Le ampie distese ghiacciate della Groenlandia, così distanti da città, traffico e attività industriali,  potrebbero apparire ai nostri occhi come luoghi incontaminati e privi di inquinamento. Al contrario di quanto comunemente si può pensare, l’Artico e i suoi ghiacci sono diventati un serbatoio di inquinanti, che si sono lentamente accumulati dal 1850 ad oggi.  Le sostanti inquinanti, infatti, possono viaggiare in atmosfera anche per lunghe distanze, depositarsi e accumularsi anche in luoghi molto lontani da quelli di origine. E’ proprio per questo motivo che nelle piattaforme ghiacciate della Groenlandia troviamo mercurio, piombo, policlorodifenili  (PAH) e idrocarburi policiclici aromatici (PCB), che oggi vengono rilasciati nel mare attraverso lo scioglimento dei ghiacci dovuto al riscaldamento globale. Così i ghiacciai stanno diventando fonti secondarie di inquinanti. E questo vale per tutti i ghiacciai, non solo quelli groenlandesi. Un gruppo di ricercatori danesi ha recentemente pubblicato sulla rivista Environmental Research Letters un nuovo studio, in cui si dimostra che  i batteri  presenti nel ghiaccio possono resistere e degradare contaminanti come il mercurio, il piombo, PCB e molti altri.

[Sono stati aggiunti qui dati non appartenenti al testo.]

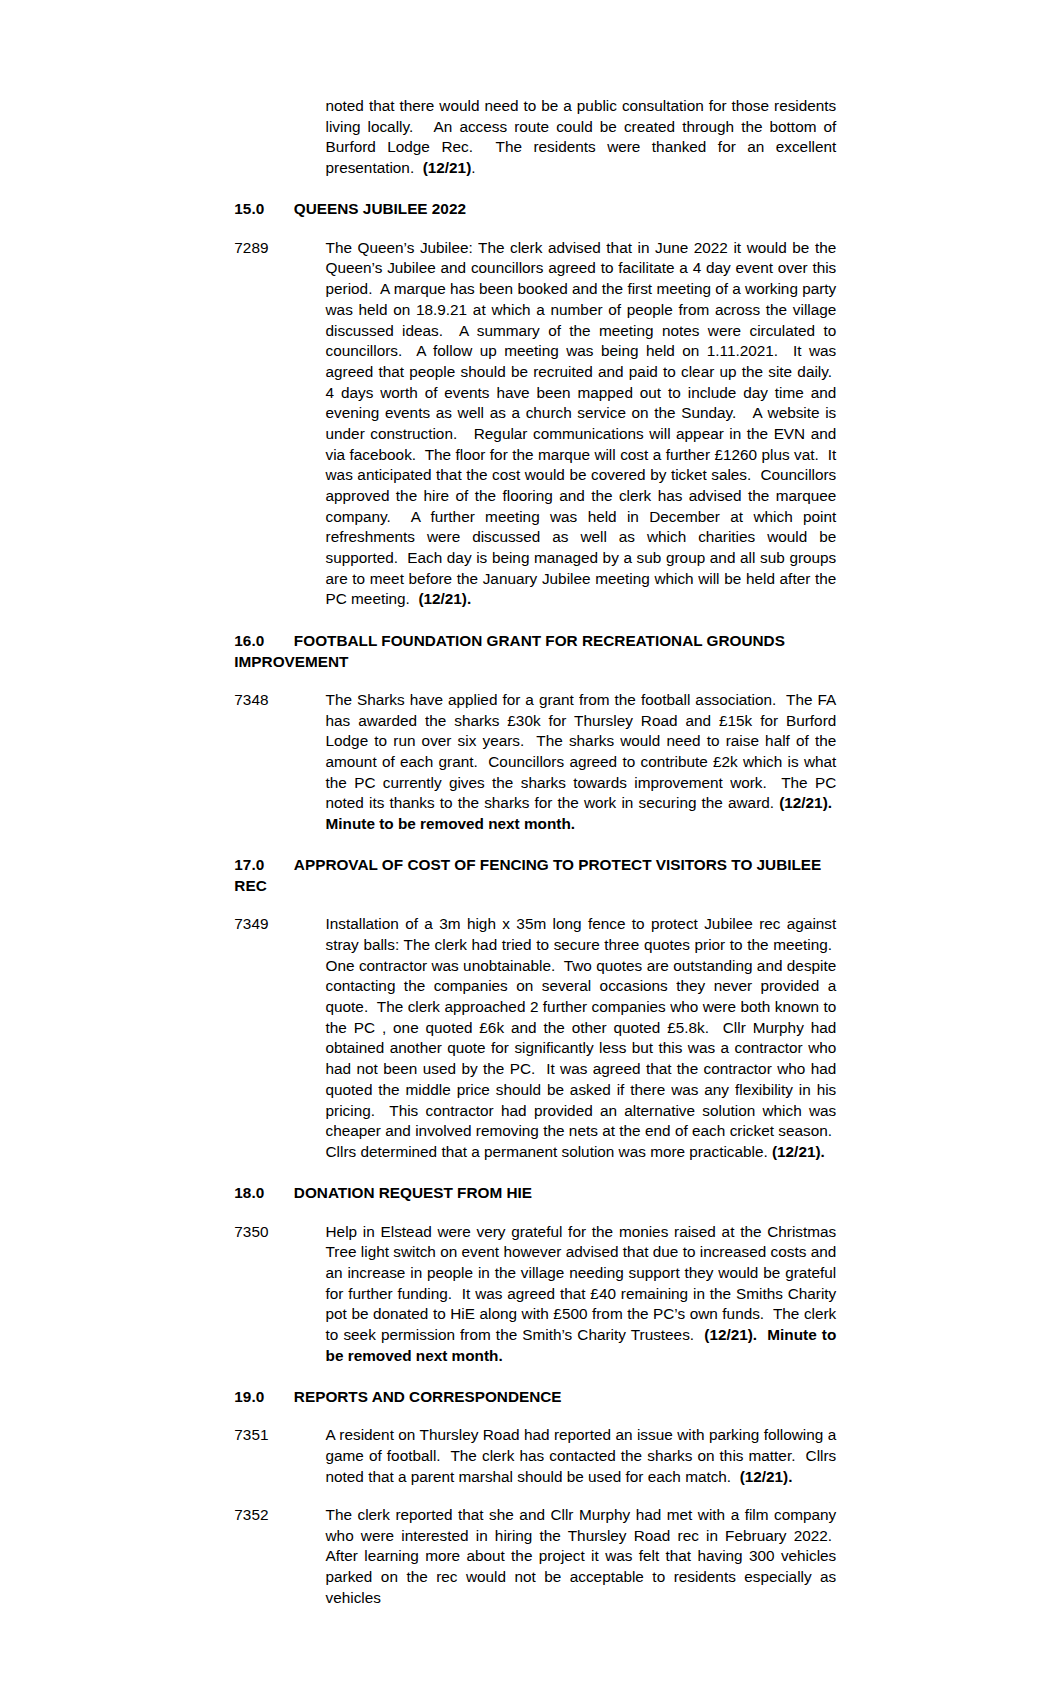noted that there would need to be a public consultation for those residents living locally. An access route could be created through the bottom of Burford Lodge Rec. The residents were thanked for an excellent presentation. (12/21).
15.0 QUEENS JUBILEE 2022
7289
The Queen’s Jubilee: The clerk advised that in June 2022 it would be the Queen’s Jubilee and councillors agreed to facilitate a 4 day event over this period. A marque has been booked and the first meeting of a working party was held on 18.9.21 at which a number of people from across the village discussed ideas. A summary of the meeting notes were circulated to councillors. A follow up meeting was being held on 1.11.2021. It was agreed that people should be recruited and paid to clear up the site daily. 4 days worth of events have been mapped out to include day time and evening events as well as a church service on the Sunday. A website is under construction. Regular communications will appear in the EVN and via facebook. The floor for the marque will cost a further £1260 plus vat. It was anticipated that the cost would be covered by ticket sales. Councillors approved the hire of the flooring and the clerk has advised the marquee company. A further meeting was held in December at which point refreshments were discussed as well as which charities would be supported. Each day is being managed by a sub group and all sub groups are to meet before the January Jubilee meeting which will be held after the PC meeting. (12/21).
16.0 FOOTBALL FOUNDATION GRANT FOR RECREATIONAL GROUNDS IMPROVEMENT
7348
The Sharks have applied for a grant from the football association. The FA has awarded the sharks £30k for Thursley Road and £15k for Burford Lodge to run over six years. The sharks would need to raise half of the amount of each grant. Councillors agreed to contribute £2k which is what the PC currently gives the sharks towards improvement work. The PC noted its thanks to the sharks for the work in securing the award. (12/21). Minute to be removed next month.
17.0 APPROVAL OF COST OF FENCING TO PROTECT VISITORS TO JUBILEE REC
7349
Installation of a 3m high x 35m long fence to protect Jubilee rec against stray balls: The clerk had tried to secure three quotes prior to the meeting. One contractor was unobtainable. Two quotes are outstanding and despite contacting the companies on several occasions they never provided a quote. The clerk approached 2 further companies who were both known to the PC , one quoted £6k and the other quoted £5.8k. Cllr Murphy had obtained another quote for significantly less but this was a contractor who had not been used by the PC. It was agreed that the contractor who had quoted the middle price should be asked if there was any flexibility in his pricing. This contractor had provided an alternative solution which was cheaper and involved removing the nets at the end of each cricket season. Cllrs determined that a permanent solution was more practicable. (12/21).
18.0 DONATION REQUEST FROM HIE
7350
Help in Elstead were very grateful for the monies raised at the Christmas Tree light switch on event however advised that due to increased costs and an increase in people in the village needing support they would be grateful for further funding. It was agreed that £40 remaining in the Smiths Charity pot be donated to HiE along with £500 from the PC’s own funds. The clerk to seek permission from the Smith’s Charity Trustees. (12/21). Minute to be removed next month.
19.0 REPORTS AND CORRESPONDENCE
7351
A resident on Thursley Road had reported an issue with parking following a game of football. The clerk has contacted the sharks on this matter. Cllrs noted that a parent marshal should be used for each match. (12/21).
7352
The clerk reported that she and Cllr Murphy had met with a film company who were interested in hiring the Thursley Road rec in February 2022. After learning more about the project it was felt that having 300 vehicles parked on the rec would not be acceptable to residents especially as vehicles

Lo studio è stato condotto sui ghiacci groenlandesi, analizzando le comunità microbiche presenti nelle acque di fusione dei ghiacciai. I risultati indicano che le comunità microbiche criosferiche interagiscono con contaminanti antropogenici e potrebbero essere in grado di rimuovere parte dei contaminanti depositati nei ghiacci prima di essere liberati e diffusi negli ecosistemi marini e nelle catene alimentari. Questo studio rappresenta un grande passo avanti nella comprensione dell’interazione tra processi biologici e contaminazione nell’Artico, ambito in cui le conoscenze sono ancora limitate.